What you have to do
Retype every line of text in the rows below word for word. Leave the pictures out.

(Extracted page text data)
◇ ◇ ◇
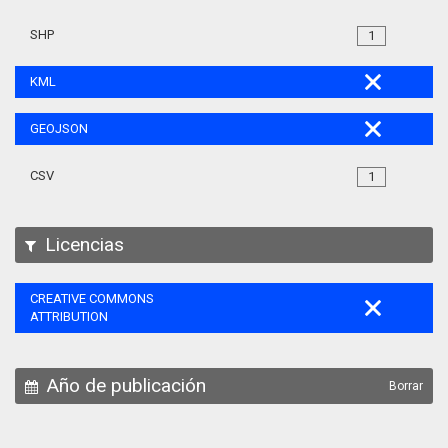
SHP
1
KML
GEOJSON
CSV
1
Licencias
CREATIVE COMMONS
ATTRIBUTION
Año de publicación
Borrar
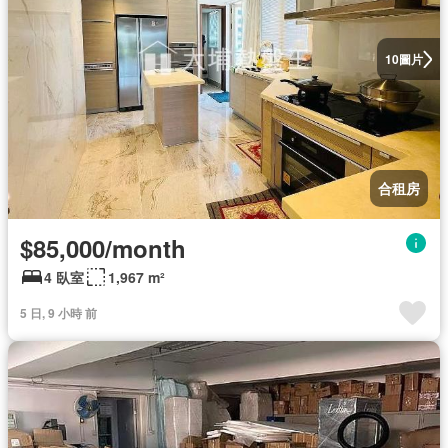
圖片
10
合租房
$85,000/month
4 臥室
1,967 m²
5 日, 9 小時 前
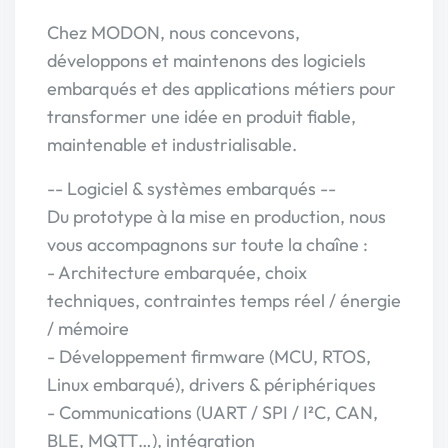
Chez MODON, nous concevons,
développons et maintenons des logiciels
embarqués et des applications métiers pour
transformer une idée en produit fiable,
maintenable et industrialisable.
-- Logiciel & systèmes embarqués --
Du prototype à la mise en production, nous
vous accompagnons sur toute la chaîne :
- Architecture embarquée, choix
techniques, contraintes temps réel / énergie
/ mémoire
- Développement firmware (MCU, RTOS,
Linux embarqué), drivers & périphériques
- Communications (UART / SPI / I²C, CAN,
BLE, MQTT…), intégration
◇ ◇ ◇
Response area
SHP
1
KML
GEOJSON
CSV
1
Licencias
CREATIVE COMMONS
ATTRIBUTION
Año de publicación
Borrar
圖片
10
合租房
$85,000/month
4 臥室
1,967 m²
5 日, 9 小時 前
Chez MODON, nous concevons,
développons et maintenons des logiciels
embarqués et des applications métiers pour
transformer une idée en produit fiable,
maintenable et industrialisable.
-- Logiciel & systèmes embarqués --
Du prototype à la mise en production, nous
vous accompagnons sur toute la chaîne :
- Architecture embarquée, choix
techniques, contraintes temps réel / énergie
/ mémoire
- Développement firmware (MCU, RTOS,
Linux embarqué), drivers & périphériques
- Communications (UART / SPI / I²C, CAN,
BLE, MQTT…), intégration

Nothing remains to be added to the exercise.